Moeilijk, moeilijk, vragen, vele vragen, vertwijfeling. Eerlijk is eerlijk, ik weet het ook allemaal niet, antwoorden en oplossingen heb ik zeker niet, zorg en ongerustheid wel.

Wel moeten we met elkaar ruiterlijk en oprecht voor God belijden dat het eigenlijk en feitelijk zo niet moet. Kunnen we met dit gegeven vrijmoedig en blijmoedig zingen: ‘Zegen ons Algoede….’?

We gaan hier niet schutteren, en het is echt geen stelling nemen in een schuttersputje om te schieten.
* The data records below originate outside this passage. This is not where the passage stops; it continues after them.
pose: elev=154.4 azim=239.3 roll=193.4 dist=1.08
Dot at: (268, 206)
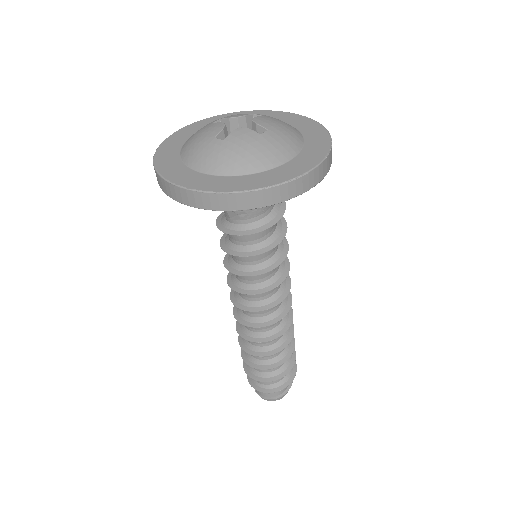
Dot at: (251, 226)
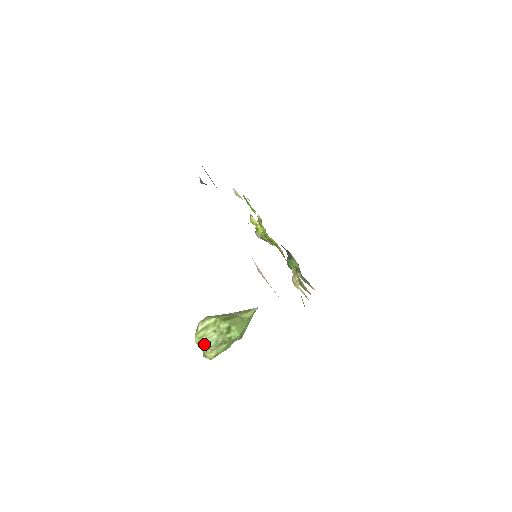
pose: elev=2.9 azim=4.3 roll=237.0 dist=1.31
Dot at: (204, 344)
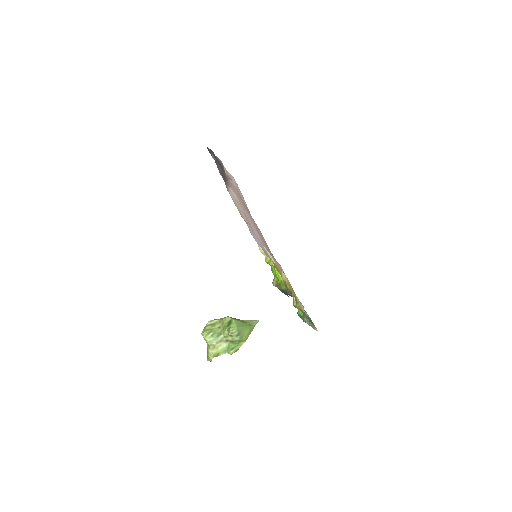
Dot at: (208, 336)
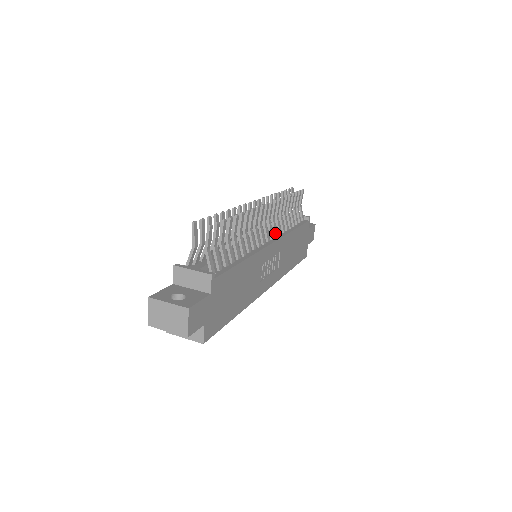
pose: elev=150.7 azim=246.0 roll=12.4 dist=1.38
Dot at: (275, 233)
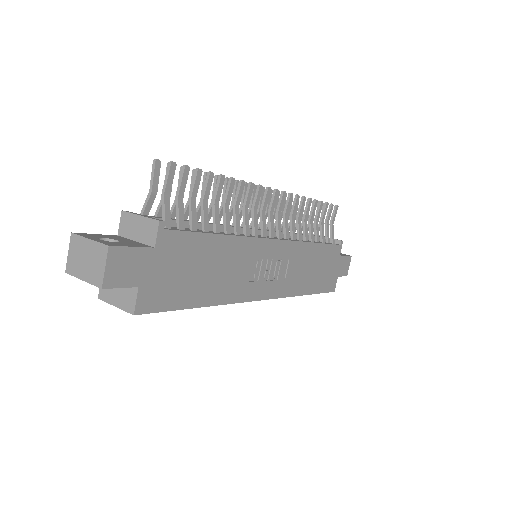
Dot at: (285, 234)
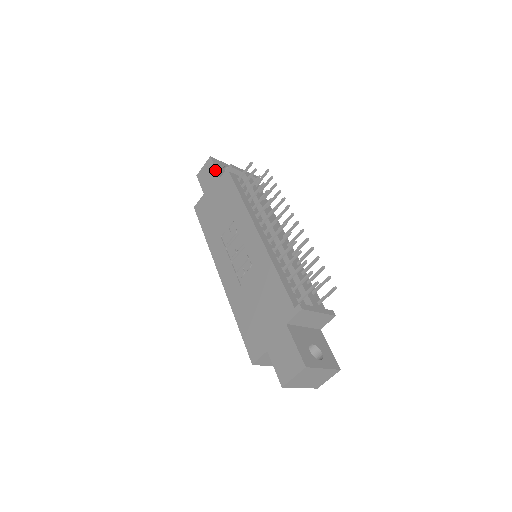
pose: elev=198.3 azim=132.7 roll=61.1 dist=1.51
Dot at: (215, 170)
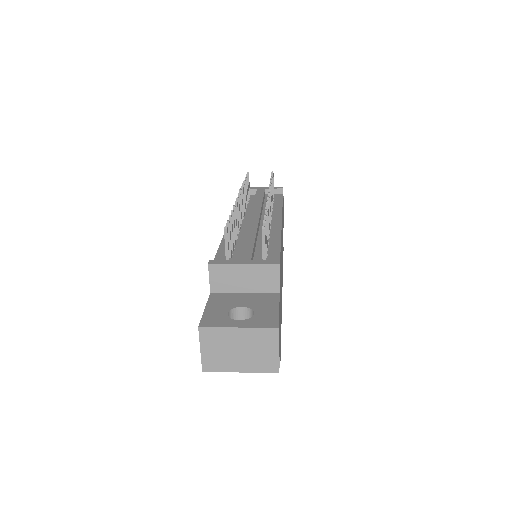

Het is wel verdriet, pijn, moeitevol. Om radeloos te worden.

Geeft Gij ons raad, Heere!

Mijn geliefde broeder bid ik Gods kracht en zegen toe en steek hem de riem onder het hart: ‘We hebben een goede en getrouwe Meester, broeder!’

We loven en lieven Hem en ootmoedig dankzeggend met tranen zingen we: ‘Uw liefdedienst heeft mij nog nooit verdroten’. En met gekregen Godskennis en zelfkennis komt het ook met een gebroken hart en gebroken stem over de lippen: ‘Verlos mij van des mensen overlast’.

Onze vriend en broeder uit ‘Haerken’ hopen we nog vaak uit en in Gods hand in ons midden te hebben.